## What you need to do
#1 Answer these from the passage on the semiconductor package:
(a) What kind of material is used for the sealing resin 20?
(b) Which metals are named as choices for the metal bumps 30?
(c) What does the frame layer S1 surround when viewed in the direction in which it and the substrate 10 are stacked?
#2 Carry on the passage on the semiconductor package, starting right after its final sentence.

## Document section

┏━━

The sealing resin 20 is provided on the first surface F1 side of the substrate 10 (on the front side of the wiring substrate 50) and seals the semiconductor chip CH1, the wire W1, and the pad 13. An insulating material such as epoxy resin is used for the sealing resin 20.

The metal bumps 30 are provided on the second surface F2 side of the substrate 10 (on a back side of the wiring substrate 50) and is electrically connected to the wiring layer 14. A low-resistance metal material such as tin, silver, or copper is used for the metal bumps 30.

The frame layer S1 is provided on the second surface F2 side (on the back side of the wiring substrate 50) along the outer circumference of the substrate 10 (the wiring substrate 50). The frame layer S1 is an example of a first frame layer. The frame layer S1 is made of a first material that has a higher glassy-transition temperature (Tg) and a lower coefficient of thermal expansion (CTE) than the wiring substrate 50 and the sealing resin 20. Glass epoxy resin or stainless steel is used as the first material, for example.

As illustrated in FIG. 1A, the plural metal bumps 30 are provided in a frame of the frame layer S1. The number of the metal bumps 30 provided in the frame of the frame layer S1 is any number. Further, the frame layer S1 may be provided to be in contact with the solder resist layer 11 as illustrated in FIG. 1B, or in contact with the substrate 10 as illustrated in FIG. 1C.

Next, the frame layer S1 is described in detail with reference to FIGS. 1A and 2.

As illustrated in FIG. 1A, the frame layer S1 is provided along the outer edge of the substrate 10 and is configured as a frame having a shape substantially the same as the outer shape of the substrate 10. Therefore, in a case where the substrate 10 is substantially quadrilateral in shape, the frame layer S1 is also configured as a frame layer that is substantially quadrilateral in outer shape. The shape of the inside (an opening) of the frame of the frame layer S1 is also substantially quadrilateral. The size of the outer shape of the frame layer S1 may be substantially the same as the size of the outer shape of the substrate 10. In this case, the frame layer S1 overlaps the outer edge portion of the substrate 10 as viewed in a direction in which the frame layer S1 and the substrate 10 are stacked, as illustrated in FIG. 1A. Further, the frame layer S1 is provided to surround a formation region of the metal bumps 30 as viewed in the direction in which the frame layer S1 and the substrate 10 are stacked.

┗━━

## Source data
┏━━

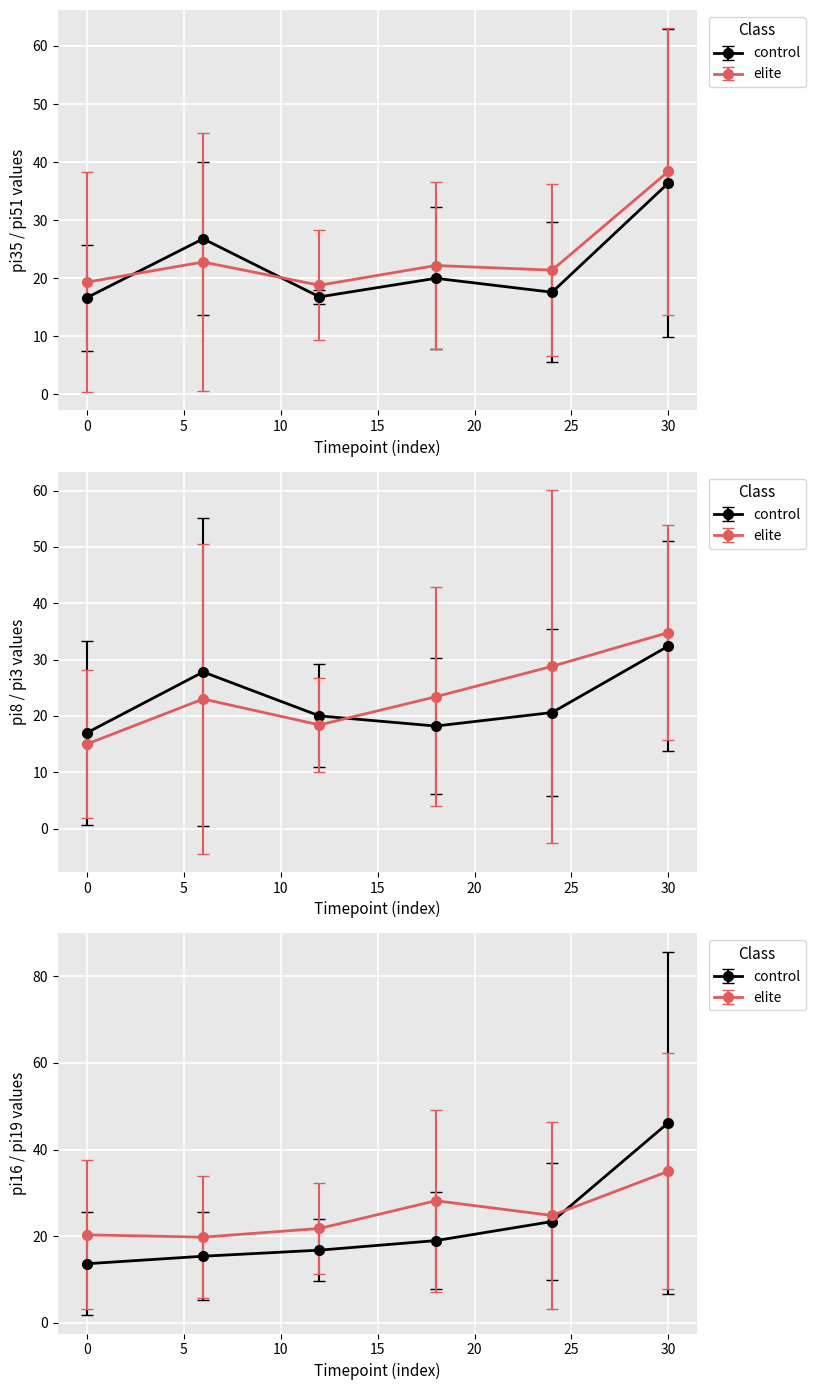

What is the difference between the pi51 values at i14 and i26?

16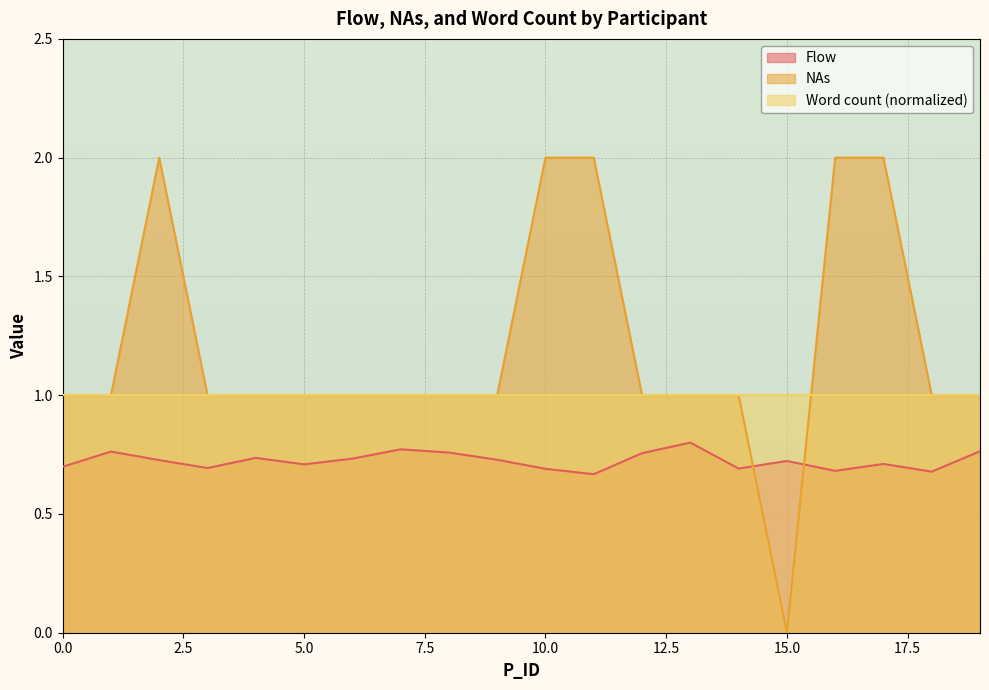

At which category does the chart reach its minimum across all series?

15.0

┗━━

## Answers to the exercise
#1
(a) An insulating material such as epoxy resin.
(b) Tin, silver, or copper.
(c) A formation region of the metal bumps 30.

#2
FIG. 2 is a cross-sectional view illustrating a configuration example of a portion of the semiconductor device 100 and illustrates an enlarged view of a region B in FIG. 1B.

The wiring substrate 50 configured by the substrate 10, the solder resist layers 11 and 12, and the wiring layers 14 to 16 contains a large amount of resin (for example, epoxy resin) and can be considered as having a glassy-transition temperature and a coefficient of thermal expansion that are substantially the same as those of the sealing resin 20. Both the wiring substrate 50 and the sealing resin 20 are lower in glassy-transition temperature and higher in coefficient of thermal expansion than a silicon substrate of the semiconductor chip CH1. Therefore, as compared with the semiconductor chip CH1, the wiring substrate 50 and the sealing resin 20 tend to expand (thermally expand) at a high temperature and tend to contract (thermally contract) at a low temperature, for example, in a manufacturing process of the semiconductor device 100.

As illustrated in FIG. 2, it is assumed that the thickness of the sealing resin 20 in a portion where the semiconductor chip CH1 is present is T1, the thickness of the solder resist layer 12 is T2, the thickness of the substrate 10 is T3, the thickness of the solder resist layer 11 is T4, the thickness of the frame layer S1 is T5, and the thickness of each of the metal bumps 30 is T6. In the semiconductor device 100 in FIG. 2, the thickness (T1) of the sealing resin 20 is larger than the total thickness (T2+T3+T4) of the solder resist layers 11 and 12 and the substrate 10. T2+T3+T4 is equal to the thickness of the wiring substrate 50.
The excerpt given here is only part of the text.